FOR SEVERAL YEARS the oil magnates have been telling Congress that without deregulation of natural gas, there will be a shortage of gas. So what is the recent news? There is so much natural gas coming to mar­ket in Texas that the state govern­ment is responding to oil and gas companies who are demanding limits on production so prices do not fall. One senior Energy Department offi­cial snorted: “The oil industry preaches laissez faire capitalism up here” but not in Texas where the gas flows.
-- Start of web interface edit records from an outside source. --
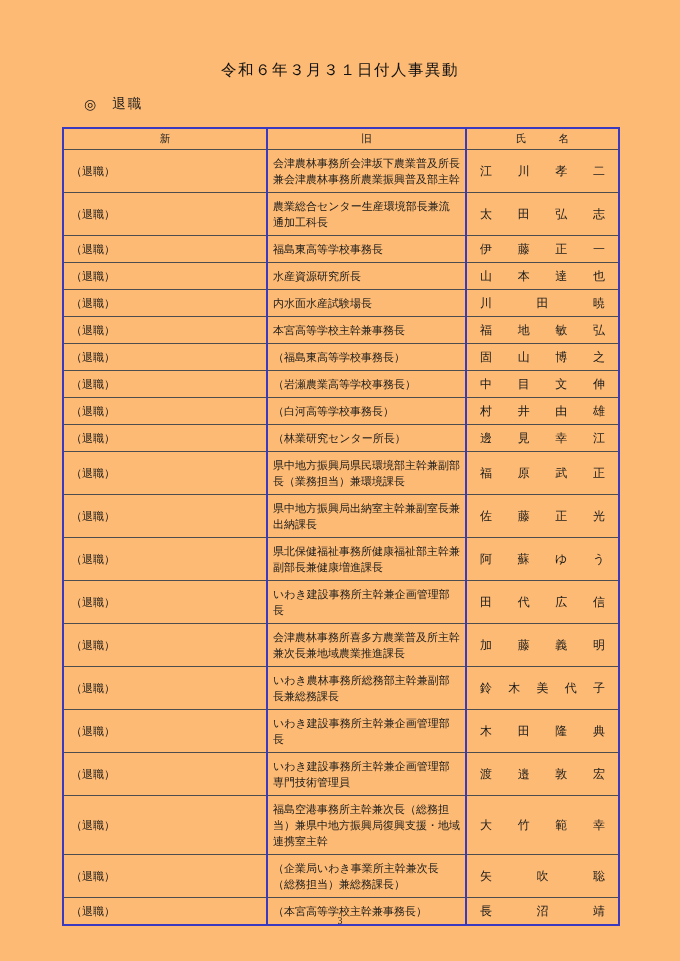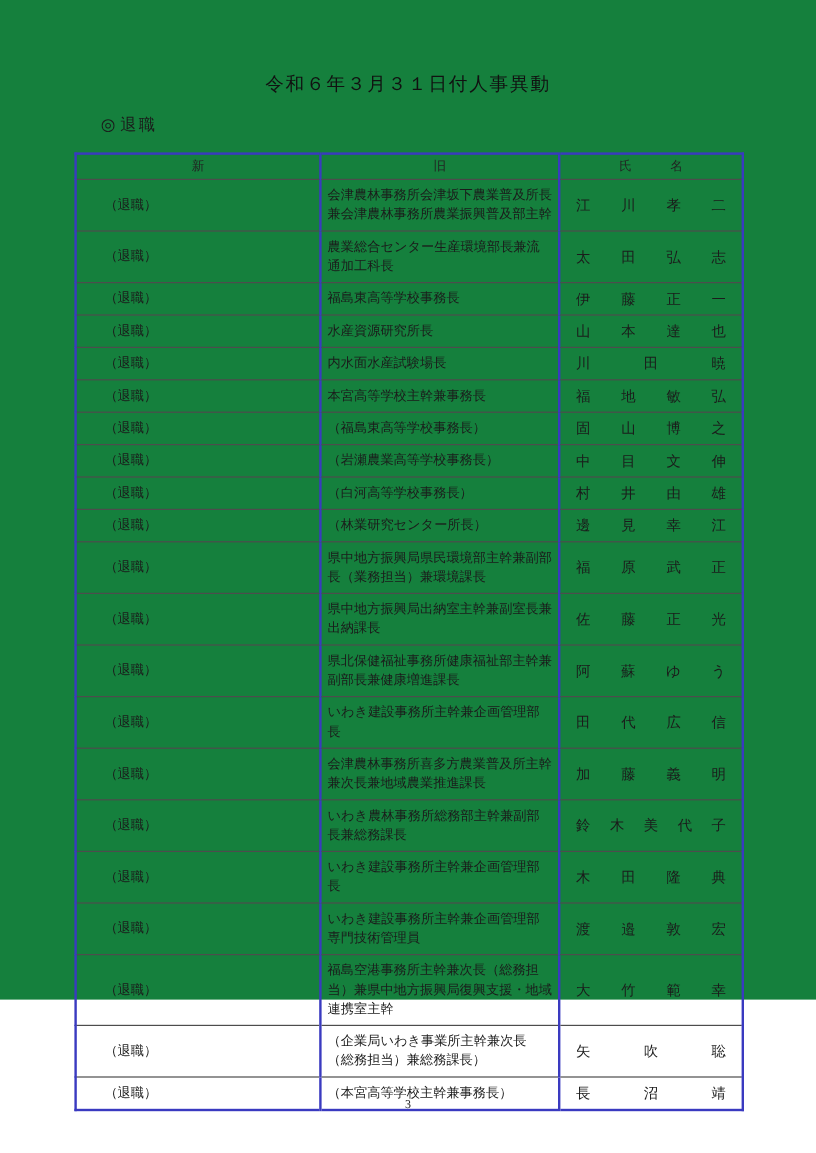--- a/index.html
+++ b/index.html
@@ -11,7 +11,7 @@
     overflow: hidden;
     position: relative;
   }
-  .page { position: absolute; inset: 0; width: 680px; height: 833px; background: #15803d; }
+  .page { position: absolute; inset: 0; width: 680px; height: 961px; background: #fdba74; }
 
   .doc-title {
     position: absolute; top: 60px; left: 0; width: 100%;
Regularly Congress is told by the American Petroleum Institute lobby­ists that the large oil companies are not making excess profits and are not engaging in monopolistic practices. Yet in recent weeks, the Department of Energy, though filled with former oil executives, is charging companies like Exxon with hundreds of millions of dollars in overcharges to consum­ers.

In addition, the oil companies have received the Department’s agree­ment not to reveal publicly or to other law enforcement agencies any data they submitted about their costs and profits broken down into produc­tion, refining, distribution and mar­keting segments or between their domestic and foreign operations. Such data are critical for enforcing the anti-monopoly laws.

THEN THERE ARE the Mobil advertisements playing the latest swing on the pendulum. This company now mocks U.S. govern­ment warnings since 1920 about the shortage of oil in this country. The ads do not tell readers that these gov­ernment estimates came directly from oil industry figures. Nor do they inform readers that oil industry esti­mates of shortages or surpluses vary over time according to political, not geological considerations.

Recently, some oil companies such as Mobil have become concerned that warnings about our country run­ning out of oil and gas have gotten out of hand. Egads, what if people re­sponded by asking why the oil companies want higher prices and tax monies for oil that is about to run out? Why not put more effort into energy conservation and solar power instead? So now Mobil is trumpeting the message that there is plenty of oil and gas here but only at a much higher price.

If individuals came to Congress with such a legacy of errors, falsi­fications, violations and duplicities that encumber the oil monopolies, they would be unlikely to prevail. But large corporations routinely receive the unequal solicitude of the laws, especially multinational oil conglomerates.

Congress as a whole is now behav­ing like the proverbial cartoon character who says: “Don’t give me the facts, my mind is made up.” It is getting so that the voters can’t even judge Congress by the quality of its hypocrisies any more.